Are you a candidate for weight loss surgery?
The CoxHealth Bariatric and Metobolic Surgical Institute offers a comprehensive program using gastric bypass and sleeve gastrectomy procedures.
If you’re considering surgical weight loss, the first thing you need to do is talk to your primary care physician. He or she will provide you with information and support on your weight loss journey and may be able to help you start a medically supervised weight loss program.

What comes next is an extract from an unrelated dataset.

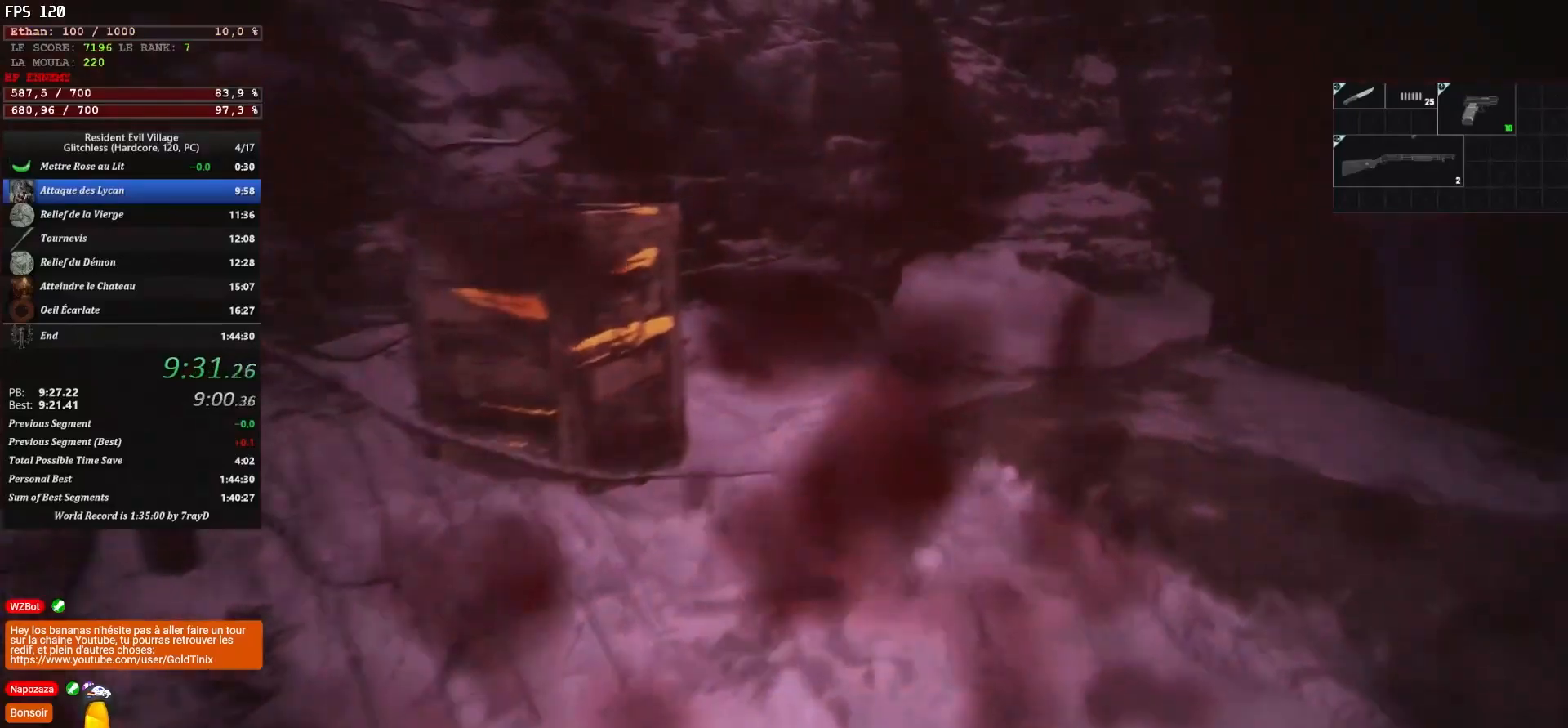
{"keys": ["d", "shift", "z"], "mouse": [], "events": [[350, "d", "down"]]}
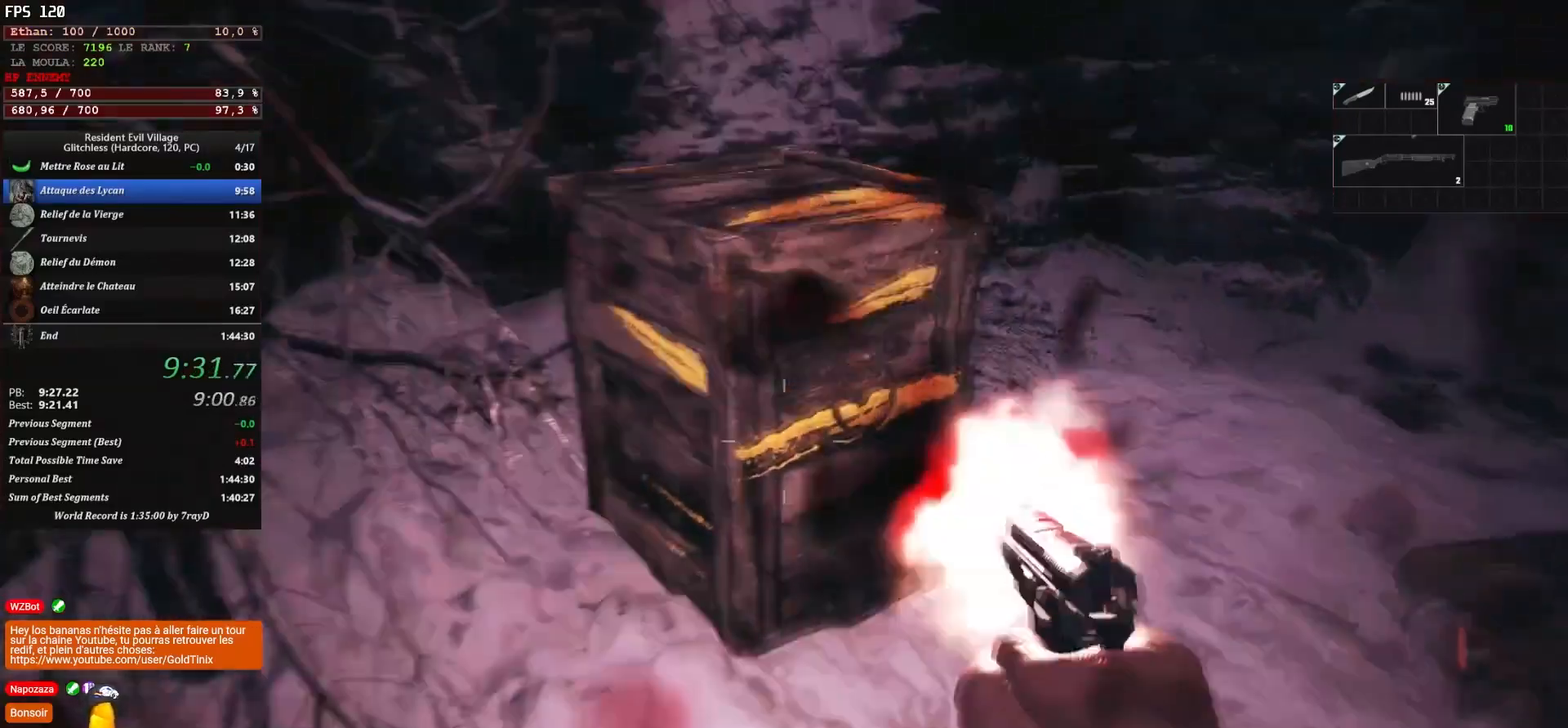
{"keys": ["shift", "z"], "mouse": [], "events": [[33, "mouse_left", "down"], [67, "d", "up"], [133, "mouse_left", "up"], [400, "d", "down"], [483, "d", "up"]]}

This first step is important to help you determine your insurance eligibility for a surgical weight loss procedure. If needed, your doctor can also write the Letter of Medical Necessity that is sometimes required.
Weight loss surgery procedures are elective and part of CoxHealth’s in-depth weight loss program, which includes the assistance of a registered dietitian. Our registered dietitians work along with your interdisciplinary team to provide consistent pre- and post-operative care. Our dietitians help individuals on their journey to lose weight and maintain a healthy, well-balanced lifestyle through medical nutrition therapy, counseling, education and support during each stage of the program.
Explore the resources below to learn more.
How It Works
CoxHealth offers three different methods for surgical weight loss:
- Gastric bypass
- Sleeve gastrectomy
- Duodenal switch
Weight Loss Surgery Options
Gastric bypass involves dividing the top of the stomach from the rest in order to create a smaller stomach pouch. This leads to smaller meals and rerouting the food stream produces changes in gut hormones that enhance feelings of fullness, suppress hunger and reverse one of the primary ways obesity can induce type 2 diabetes.
Sleeve gastrectomy is performed by removing approximately 80 percent of the stomach. This also creates a smaller stomach pouch that holds less food and leads to smaller meals. In addition, this procedure effects gut hormones that impact hunger, satiety and blood sugar control.
The duodenal switch is a procedure in which 70 to 80 percent of the stomach is removed, similar to the sleeve gastrectomy. In addition, approximately 65 to 75 percent of the small intestine is rerouted, similar to the gastric bypass. This procedure results in a significant decrease in calories and fat absorption.